Reputation: 71
I want to create a plot that looks like the plot attached below.
My data frame is built at this format:
Playlist Type Streams
0 a classical 94
1 b hip-hop 12
2 c classical 8
The 'popularity' category can be replaced by the 'streams' - the only thing is that the streams variable has a high variance of values (goes from 0 to 10,000+) and therefore I believe the density graph might look weird.
However, my first question is how can I plot a graph similar to this in Pandas, when grouping by the 'Type' column and then creating the density graph.
I tried various methods but did not find a good one to establish my goal.
Upvotes: 1
Views: 10588
Reputation: 994
To augment the answer of @Student240 you could make use of the seaborn library, which makes it easy to fit 'kernal density estimates'. In other words, to have smooth curves similar to that in your question, rather than a binned histogram. This is done with the KDEplot class. A related plot type is the distplot which gives the KDE estimate but also shows the histogram bins.
Another difference in my answer is to use the explicit object oriented approach in matplotlib/seaborn. This involves initially declaring a figure and axes objects with plt.subplots()
rather than the implicit approach of fig.hist
. See this really good tutorial for more details.
import matplotlib.pyplot as plt
import seaborn as sns
## This block of code is copied from Student240's answer:
import random
categories = ['classical','hip-hop','indiepop','indierock','jazz'
,'metal','pop','rap','rock']
# NB I use a slightly different random variable assignment to introduce a bit more variety in my random numbers.
df = pd.DataFrame({'Type':[random.choice(categories) for _ in range(1000)],
'stream':[random.normalvariate(i,random.randint(0,15)) for i in
range(1000)]})
###split the data into groups based on types
g = df.groupby('Type')
## From here things change as I make use of the seaborn library
classical = g.get_group('classical')
hiphop = g.get_group('hip-hop')
indiepop = g.get_group('indiepop')
indierock = g.get_group('indierock')
fig, ax = plt.subplots()
ax = sns.kdeplot(data=classical['stream'], label='classical streams', ax=ax)
ax = sns.kdeplot(data=hiphop['stream'], label='hiphop streams', ax=ax)
ax = sns.kdeplot(data=indiepop['stream'], label='indiepop streams', ax=ax)

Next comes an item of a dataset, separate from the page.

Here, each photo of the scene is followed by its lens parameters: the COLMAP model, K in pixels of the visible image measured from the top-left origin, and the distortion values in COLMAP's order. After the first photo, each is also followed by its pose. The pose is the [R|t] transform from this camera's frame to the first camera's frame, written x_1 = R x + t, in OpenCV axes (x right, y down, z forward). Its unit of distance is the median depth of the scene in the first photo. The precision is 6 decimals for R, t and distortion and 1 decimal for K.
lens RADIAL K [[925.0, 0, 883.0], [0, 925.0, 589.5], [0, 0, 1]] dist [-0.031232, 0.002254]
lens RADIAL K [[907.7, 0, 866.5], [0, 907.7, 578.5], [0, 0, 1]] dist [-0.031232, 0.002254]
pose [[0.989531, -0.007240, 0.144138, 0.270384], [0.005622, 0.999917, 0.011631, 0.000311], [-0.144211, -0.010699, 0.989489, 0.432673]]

# for this final one I use the shade option just to show how it is done:
ax = sns.kdeplot(data=indierock['stream'], label='indierock streams', ax=ax, shade=True)
ax.set_xtitle('Count')
ax.set_ytitle('Density')
ax.set_title('KDE plot example from seaborn")
Upvotes: 5
Reputation: 88
Hi you can try the following example, I have used randon normals just for this example, obviously it wouldn't be possible to have negative streams. Anyway disclaimer over, here is the code:
import random
categories = ['classical','hip-hop','indiepop','indierock','jazz'
,'metal','pop','rap','rock']
df = pd.DataFrame({'Type':[random.choice(categories) for _ in range(10000)],
'stream':[random.normalvariate(0,random.randint(0,15)) for _ in
range(10000)]})
###split the data into groups based on types
g = df.groupby('Type')
###access the classical group
classical = g.get_group('classical')
plt.figure(figsize=(15,6))
plt.hist(classical.stream, histtype='stepfilled', bins=50, alpha=0.2,
label="Classical Streams", color="#D73A30", density=True)
plt.legend(loc="upper left")
###hip hop
hiphop = g.get_group('hip-hop')
plt.hist(hiphop.stream, histtype='stepfilled', bins=50, alpha=0.2,
label="hiphop Streams", color="#2A3586", density=True)

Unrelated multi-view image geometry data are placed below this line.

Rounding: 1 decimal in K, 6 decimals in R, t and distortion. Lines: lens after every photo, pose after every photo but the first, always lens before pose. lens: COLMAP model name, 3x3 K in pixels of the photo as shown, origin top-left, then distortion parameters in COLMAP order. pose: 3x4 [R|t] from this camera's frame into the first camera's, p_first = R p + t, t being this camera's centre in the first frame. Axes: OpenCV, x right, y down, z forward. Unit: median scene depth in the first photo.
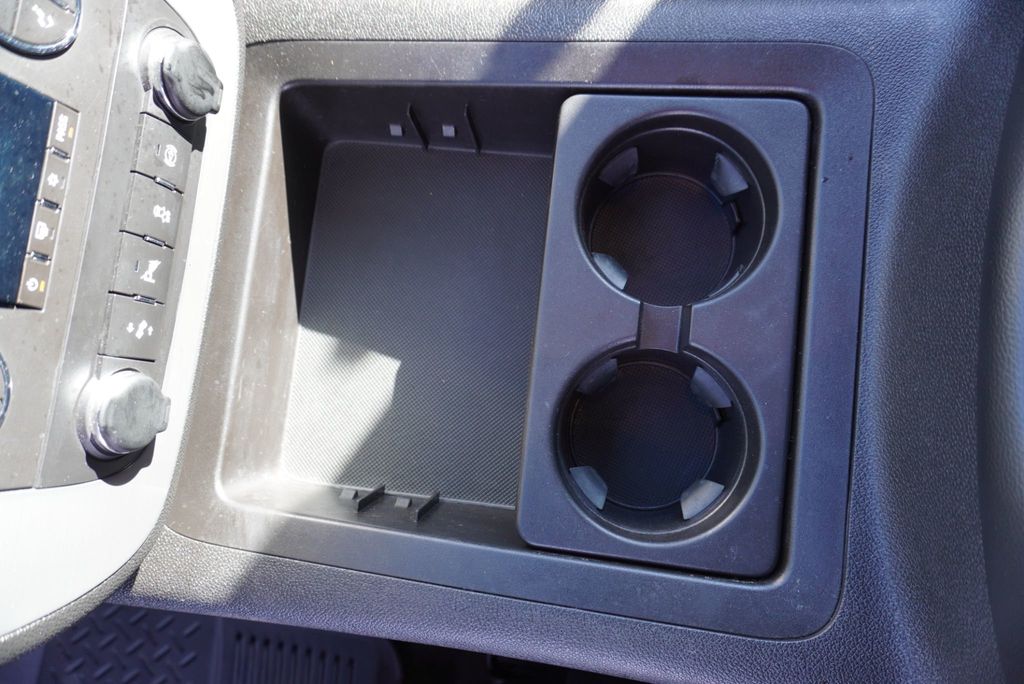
lens RADIAL K [[699.7, 0, 515.7], [0, 699.7, 343.1], [0, 0, 1]] dist [-0.037691, 0.034510]
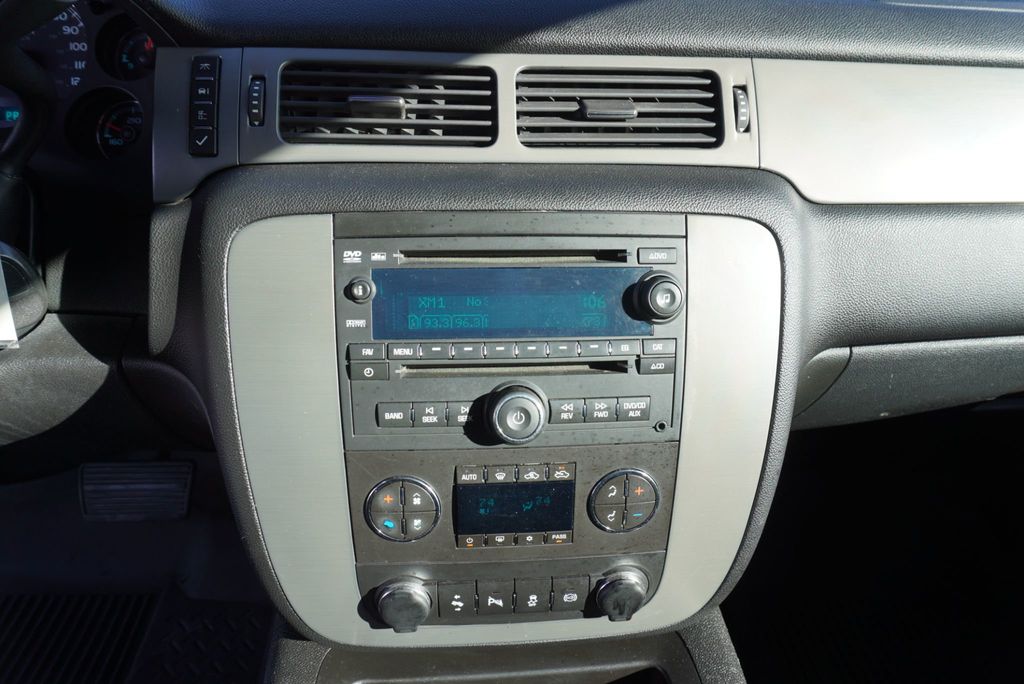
lens RADIAL K [[699.7, 0, 522.1], [0, 699.7, 336.3], [0, 0, 1]] dist [-0.037691, 0.034510]
pose [[0.199678, 0.598435, -0.775890, 0.349469], [-0.978293, 0.166544, -0.123314, -0.067957], [0.055425, 0.783670, 0.618699, -0.443286]]
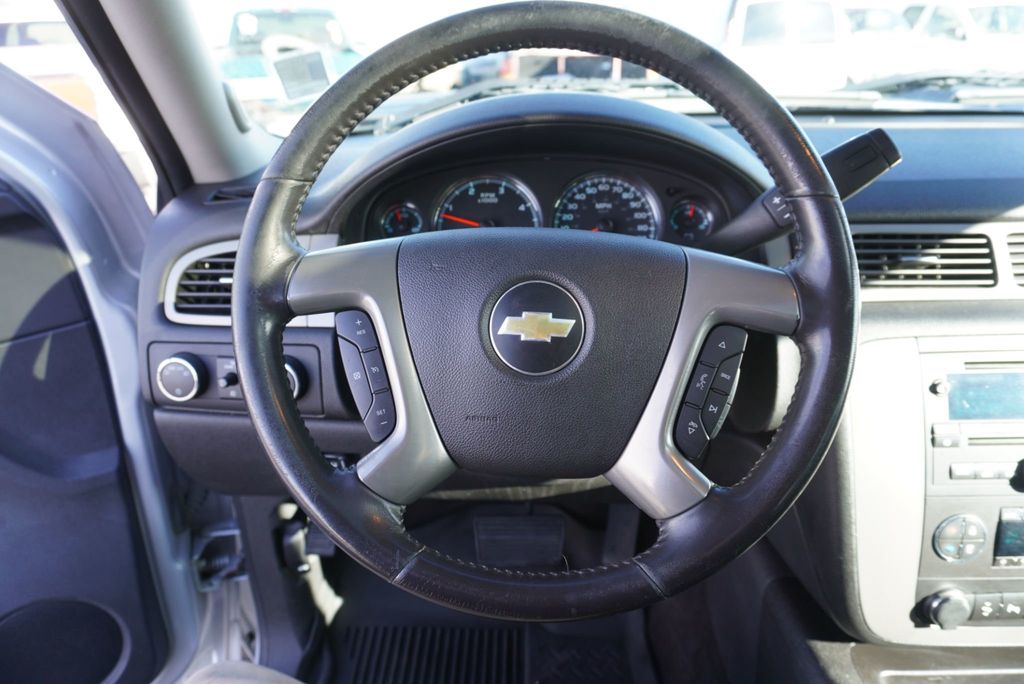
lens RADIAL K [[699.7, 0, 517.4], [0, 699.7, 339.2], [0, 0, 1]] dist [-0.037691, 0.034510]
pose [[0.126847, 0.518212, -0.845793, 0.679992], [-0.985231, 0.164698, -0.046850, 1.389722], [0.115023, 0.839244, 0.531450, -1.050516]]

plt.legend(loc="upper left")
###indie pop
indiepop = g.get_group('indiepop')
plt.hist(indiepop.stream, histtype='stepfilled', bins=50, alpha=0.2,
label="indie pop streams", color="#5D271B", density=True)
plt.legend(loc="upper left")
#indierock
indierock = g.get_group('indierock')
plt.hist(indierock.stream, histtype='stepfilled', bins=50, alpha=0.2,
label="indie rock Streams", color="#30A9D7", density=True)
plt.legend(loc="upper left")
##jazz
jazz = g.get_group('jazz')
plt.hist(jazz.stream, histtype='stepfilled', bins=50, alpha=0.2,
label="jazz Streams", color="#30A9D7", density=True)
plt.legend(loc="upper left")
####you can add other here if you wish
##modify this to control x-axis, possibly useful for high-variance data
plt.xlim([-20,20])
plt.title('Distribution of Streams by Genre')
plt.xlabel('Count')
plt.ylabel('Density')
You can Google 'Hex color picker' if you want to get a specific '#000000' color in the format I have used in this example.
modify variable 'alpha' if you want to change how dense the color is displayed, you can also play around with 'bins' in the example I provided as this should allow you to make it look better if 50 is too large or small.
I hope this helps, plotting in matplotlib can be a pain to learn, but it is surely worth it!!
Upvotes: 3